Migrations are run via the dedicated cmd/migrate binary as a pre-deploy step. Services no longer run migrations at startup.
# Run migrations before deploying services
go run ./cmd/migrate
# Or use compiled binary:
./migrate
  • Idempotent — safe to run multiple times
  • Must run BEFORE starting any service after a code update
  • Exits non-zero on failure — deployment pipeline should abort
  • Falls back to config-only credentials if Vault is unavailable
Key migrations:
MigrationDescription
027_node_health_statePersistent health state with optimistic locking
028_incidentsIncident records with dedup index
029_notification_outboxPersistent retry outbox for notifications
030_health_event_outboxEvent outbox for health transition events
031_incident_pipeline_fixesis_flapping and resolution_debounce columns
039_rolling_uptimenode_state_log and node_uptime_hourly tables for rolling uptime
XXX_add_node_state_versionstate_version column on nodes table for optimistic locking
Dirty migration recovery: If cmd/migrate fails mid-migration, the schema_migrations table is marked dirty. See Runbooks - Dirty Migration Recovery.

Production Validation

ValidateProductionReadiness() checks when ENVIRONMENT=production:
  • NATS_ACCOUNTS_ENABLED must be true when NATS enabled
  • VAULT_TLS_SKIP_VERIFY must not be true
  • DB_SSL_MODE must not be disable
  • PAYMENT_CONSUMER_ENABLED must be explicitly true
  • GRAFANA_ADMIN_PASSWORD must be set

Rollout Authorization

  • Admin API keys provisioned for authorized operators (backend-only, not self-assignable)
  • Regular users receive 403 on rollout endpoints (verify with test request)
  • APIKeyScopeAdmin cannot be created via the API key creation endpoint
Creating admin API keys: Admin API keys with admin scope must be inserted directly into the database or via a backend script. The API key creation endpoint rejects admin scope requests.
-- Example: insert admin API key (hash the key first)

[Items from a dataset]
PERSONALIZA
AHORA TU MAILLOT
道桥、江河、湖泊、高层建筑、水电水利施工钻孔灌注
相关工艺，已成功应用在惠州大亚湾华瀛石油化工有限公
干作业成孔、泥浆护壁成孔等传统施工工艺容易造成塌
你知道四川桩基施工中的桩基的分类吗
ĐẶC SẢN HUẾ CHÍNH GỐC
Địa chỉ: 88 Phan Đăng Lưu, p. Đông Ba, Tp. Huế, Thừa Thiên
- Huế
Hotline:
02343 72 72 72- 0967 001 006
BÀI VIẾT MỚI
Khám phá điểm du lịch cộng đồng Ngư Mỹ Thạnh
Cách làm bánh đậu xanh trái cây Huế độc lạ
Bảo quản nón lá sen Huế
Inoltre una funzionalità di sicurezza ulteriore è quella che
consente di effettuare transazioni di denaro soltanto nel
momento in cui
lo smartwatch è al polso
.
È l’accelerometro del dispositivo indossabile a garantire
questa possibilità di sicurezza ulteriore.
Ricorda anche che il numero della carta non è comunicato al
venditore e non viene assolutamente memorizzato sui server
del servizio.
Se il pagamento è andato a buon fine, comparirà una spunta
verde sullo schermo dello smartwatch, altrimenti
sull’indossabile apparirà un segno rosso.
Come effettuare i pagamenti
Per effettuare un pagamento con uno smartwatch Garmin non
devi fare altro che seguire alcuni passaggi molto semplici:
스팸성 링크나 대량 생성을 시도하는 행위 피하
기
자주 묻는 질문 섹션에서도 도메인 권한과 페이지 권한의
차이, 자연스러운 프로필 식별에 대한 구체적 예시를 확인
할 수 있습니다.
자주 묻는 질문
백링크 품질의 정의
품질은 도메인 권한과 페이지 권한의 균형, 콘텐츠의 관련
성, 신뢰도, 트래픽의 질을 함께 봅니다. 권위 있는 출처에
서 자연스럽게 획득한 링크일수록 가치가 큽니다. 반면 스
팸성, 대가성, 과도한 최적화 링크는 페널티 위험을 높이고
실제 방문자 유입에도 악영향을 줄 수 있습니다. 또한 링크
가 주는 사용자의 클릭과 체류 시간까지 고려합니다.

--

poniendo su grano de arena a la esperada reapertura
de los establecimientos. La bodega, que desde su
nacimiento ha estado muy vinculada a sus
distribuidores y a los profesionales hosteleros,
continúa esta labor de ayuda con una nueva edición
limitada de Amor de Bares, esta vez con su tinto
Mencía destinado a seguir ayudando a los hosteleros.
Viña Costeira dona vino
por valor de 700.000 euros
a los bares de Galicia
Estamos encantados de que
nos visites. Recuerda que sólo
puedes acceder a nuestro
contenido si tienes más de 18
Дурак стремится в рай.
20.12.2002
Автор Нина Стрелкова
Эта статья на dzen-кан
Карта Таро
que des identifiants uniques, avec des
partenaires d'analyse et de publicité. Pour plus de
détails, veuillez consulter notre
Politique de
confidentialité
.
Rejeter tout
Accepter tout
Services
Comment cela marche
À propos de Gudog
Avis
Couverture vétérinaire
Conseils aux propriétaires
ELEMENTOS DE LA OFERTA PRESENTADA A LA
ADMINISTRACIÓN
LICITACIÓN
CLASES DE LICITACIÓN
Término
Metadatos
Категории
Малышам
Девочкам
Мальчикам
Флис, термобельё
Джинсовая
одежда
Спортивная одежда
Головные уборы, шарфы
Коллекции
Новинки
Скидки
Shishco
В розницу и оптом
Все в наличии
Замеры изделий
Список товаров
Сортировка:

▶ WHAT THIS TASK INVOLVES: Write a continuation of the deployment documentation on migrations, production validation, and rollout authorization, starting right after its last line.

▶ ANSWER AREA:
INSERT INTO api_keys (id, user_id, name, key_hash, scopes, created_at, updated_at)
VALUES (gen_random_uuid(), '<admin-user-id>', 'admin-key', '<bcrypt-hash>', ARRAY['admin'], now(), now());

Leader Election (Health Evaluator)

  • Health evaluator deployed with 2+ instances (one active leader, N-1 standby)
  • health_evaluator_is_leader metric visible in Prometheus
  • Verify only 1 instance runs evaluation cycles (check logs for “Acquired leader lock”)
  • Verify standby instances run only outbox worker and metrics ingester

Connection Pool & Statement Timeouts

  • Per-service DB_MAX_CONNS and DB_STATEMENT_TIMEOUT configured (see Environment Variables)
  • Total connection budget verified: sum(MaxConns × instances) < PostgreSQL max_connections
  • pg_stat_statements enabled in PostgreSQL config
  • log_min_duration_statement = 500 set in PostgreSQL config

NATS Cluster

  • 3-node NATS cluster deployed
  • NATS_STREAM_REPLICAS=3 set for production
  • Verify streams created with R=3: nats stream info HOODCLOUD_EVENTS

Deployment Order

  1. Run cmd/migrate (pre-deploy step)
  2. Deploy infrastructure (PostgreSQL HA, Redis HA, NATS 3-node cluster)
  3. Deploy services (recommended order: 2C → 2E → 2D for incremental protection)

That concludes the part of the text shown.